Morse and Lusternik-Schnirelmann for graphs

TL;DR

This paper explores the application of Morse and Lusternik-Schnirelmann theories within graph theory, establishing inequalities that connect algebraic, topological, and analytical properties of graphs.

Contribution

It formulates and reviews Morse inequalities and Lusternik-Schnirelmann inequalities specifically for graphs, linking critical points, Betti numbers, and topological invariants.

Findings

Morse inequalities relate Betti numbers and critical points in graphs.

Lusternik-Schnirelmann inequalities connect cup length, category, and critical points.

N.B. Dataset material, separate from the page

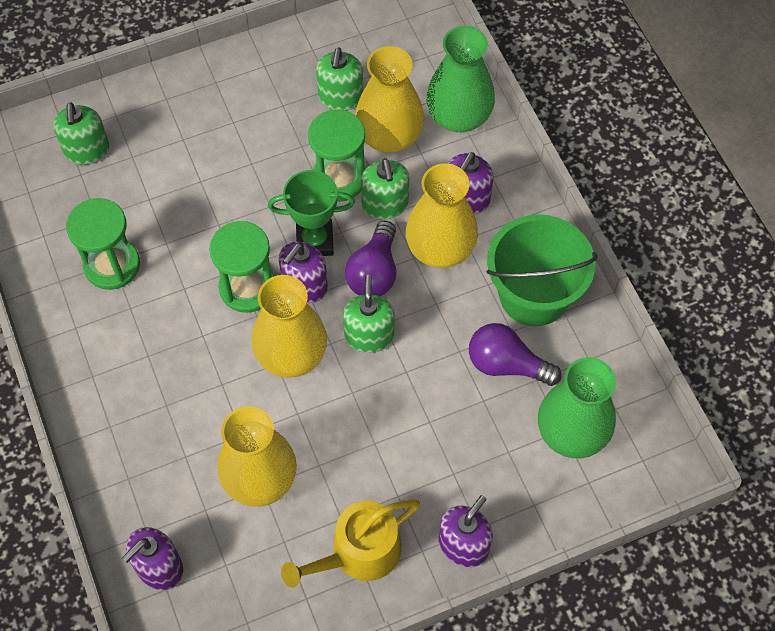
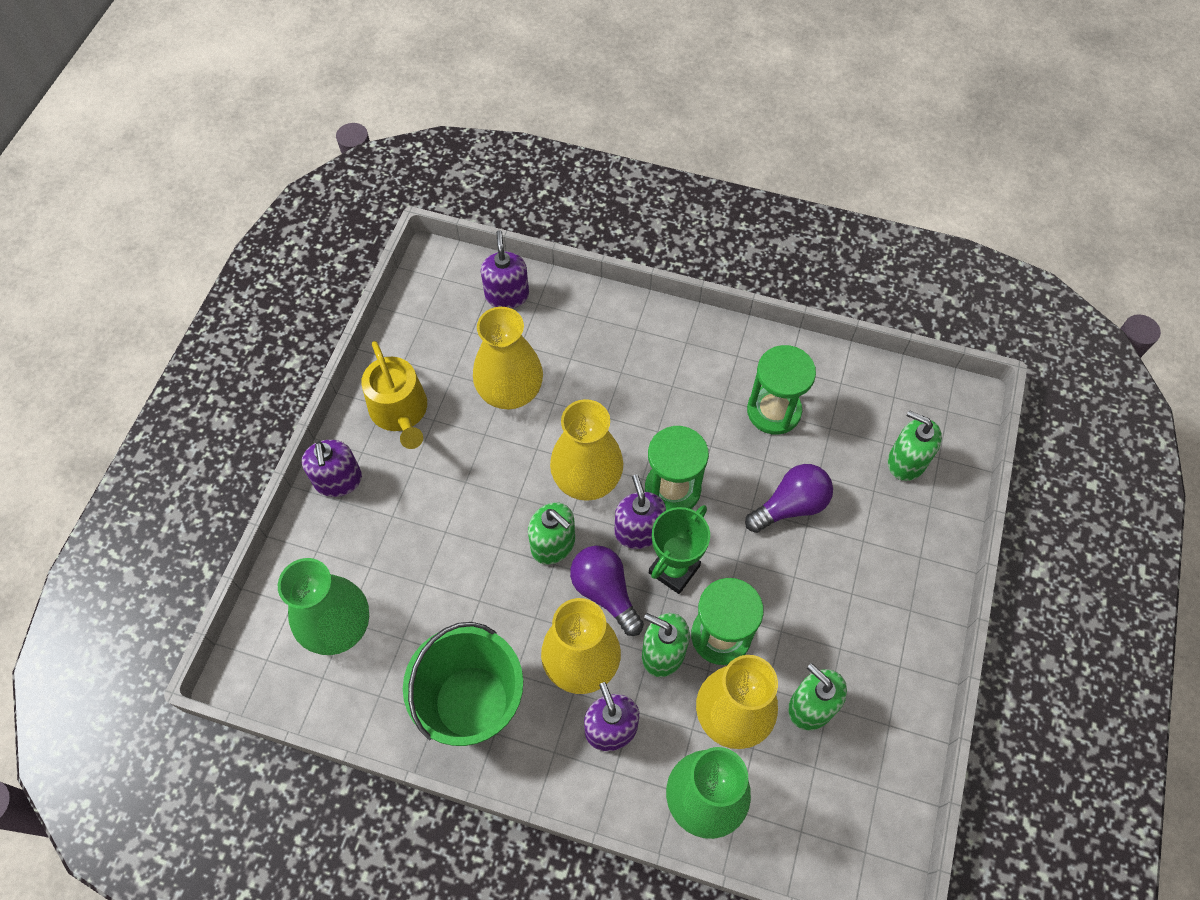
camera: 130 degrees right, 0 degrees up
(358, 553) = (400, 412): yellow watering can -> yellow watering can turned 150 degrees clockwise
(506, 364) = (435, 626): purple light bulb -> purple light bulb (790, 506)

The paper provides a framework for applying classical topological theories to finite graph structures.

Abstract

Both Morse theory and Lusternik-Schnirelmann theory link algebra, topology and analysis in a geometric setting. The two theories can be formulated in finite geometries like graph theory or within finite abstract simplicial complexes. We work here mostly in graph theory and review the Morse inequalities b(k)-b(k-1) + ... + b(0) less of equal than c(k)-c(k-1) + ... + c(0) for the Betti numbers b(k) and the minimal number c(k) of Morse critical points of index k and the Lusternik-Schnirelmann inequalities cup+1 less or equal than cat less or equal than cri, between the algebraic cup length cup, the topological category cat and the analytic number cri counting the minimal number of critical points of a function.